The NATO Codification System: A Bridge to Global Logistics Knowledge

reportActive / Technical Report | Accession Number: ADA500206 | Open PDF

Abstract:

The NATO Codification System NCS has been in place since the mid-1950s. It provides standards for the use of a common stock identification system throughout the NATO alliance. We tend to take this common language of NATO logistics for granted in field operations. The NCS is quickly appreciated, however, when the operational commander finds himself in a joint environment with partner countries each using something different. In his address to the 8th NATO Symposium on Codification, in May 1997, General de Brigade Jean-Marc Renucci, Chief de la Division Organization et Logistique, Etat-Major des Armees France, spoke of his experience during the peacekeeping operations in the former Yugoslavia. He explained how multinational coalitions have been increasingly used for peacekeeping since the fall of the Berlin Wall. In the former Yugoslavia, for example, more than 30 nations were involved under the framework of the United Nations. Gen. Renucci described the patchwork of UN battalions, Non-Governmental Organizations NGOs, and other charitable agencies.
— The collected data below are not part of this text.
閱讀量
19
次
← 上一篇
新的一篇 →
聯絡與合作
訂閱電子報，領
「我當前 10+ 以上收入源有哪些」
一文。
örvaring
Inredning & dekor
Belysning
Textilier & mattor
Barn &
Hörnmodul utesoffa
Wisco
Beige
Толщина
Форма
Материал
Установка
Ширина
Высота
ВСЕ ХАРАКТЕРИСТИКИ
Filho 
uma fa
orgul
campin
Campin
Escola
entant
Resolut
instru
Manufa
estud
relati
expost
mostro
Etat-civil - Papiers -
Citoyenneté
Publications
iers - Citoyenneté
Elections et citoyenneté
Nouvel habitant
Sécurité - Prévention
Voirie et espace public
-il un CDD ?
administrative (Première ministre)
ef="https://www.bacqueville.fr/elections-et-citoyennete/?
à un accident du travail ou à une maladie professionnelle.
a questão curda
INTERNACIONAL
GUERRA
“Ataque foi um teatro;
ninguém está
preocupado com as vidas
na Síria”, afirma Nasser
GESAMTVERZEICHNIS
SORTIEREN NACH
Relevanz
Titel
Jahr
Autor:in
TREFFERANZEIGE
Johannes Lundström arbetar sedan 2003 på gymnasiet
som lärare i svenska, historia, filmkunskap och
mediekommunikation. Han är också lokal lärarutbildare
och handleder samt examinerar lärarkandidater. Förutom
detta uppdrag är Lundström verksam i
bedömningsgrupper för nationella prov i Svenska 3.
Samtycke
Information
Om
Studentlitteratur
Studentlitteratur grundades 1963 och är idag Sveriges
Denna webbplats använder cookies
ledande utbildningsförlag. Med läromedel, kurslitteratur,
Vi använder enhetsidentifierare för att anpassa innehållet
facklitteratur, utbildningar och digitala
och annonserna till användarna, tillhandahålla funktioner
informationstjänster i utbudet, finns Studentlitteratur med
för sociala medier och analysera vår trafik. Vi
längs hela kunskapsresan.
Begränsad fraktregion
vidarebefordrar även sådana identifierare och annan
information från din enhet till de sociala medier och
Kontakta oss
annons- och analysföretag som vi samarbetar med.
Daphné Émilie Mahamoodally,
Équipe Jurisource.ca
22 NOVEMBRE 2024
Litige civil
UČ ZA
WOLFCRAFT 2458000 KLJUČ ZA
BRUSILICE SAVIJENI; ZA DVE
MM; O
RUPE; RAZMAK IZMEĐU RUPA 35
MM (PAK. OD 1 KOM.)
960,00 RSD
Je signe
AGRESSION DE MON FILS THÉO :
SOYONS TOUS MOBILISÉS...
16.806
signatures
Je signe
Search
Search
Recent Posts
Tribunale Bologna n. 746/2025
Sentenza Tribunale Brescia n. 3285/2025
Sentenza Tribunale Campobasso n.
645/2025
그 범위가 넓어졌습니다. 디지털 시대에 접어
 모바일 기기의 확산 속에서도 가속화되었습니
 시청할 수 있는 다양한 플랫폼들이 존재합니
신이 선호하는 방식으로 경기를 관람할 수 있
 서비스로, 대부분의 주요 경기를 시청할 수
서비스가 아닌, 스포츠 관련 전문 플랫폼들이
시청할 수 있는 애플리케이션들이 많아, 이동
The experience of the French Forces was that the lack of a common technical language led to an intolerable waste of resources. With the transfer of authority and responsibility from the UN to NATO, the forces were able to set up a very efficient system of cross-support, specifically through the use of the NCS. The NCS is an invisible partner in the day-to-day business of logistics. Beginning in the United States, and then expanding to NATO, multinational use of the NCS today is growing at a faster rate than ever before. This article provides an overview of this little publicized aspect of international logistics support.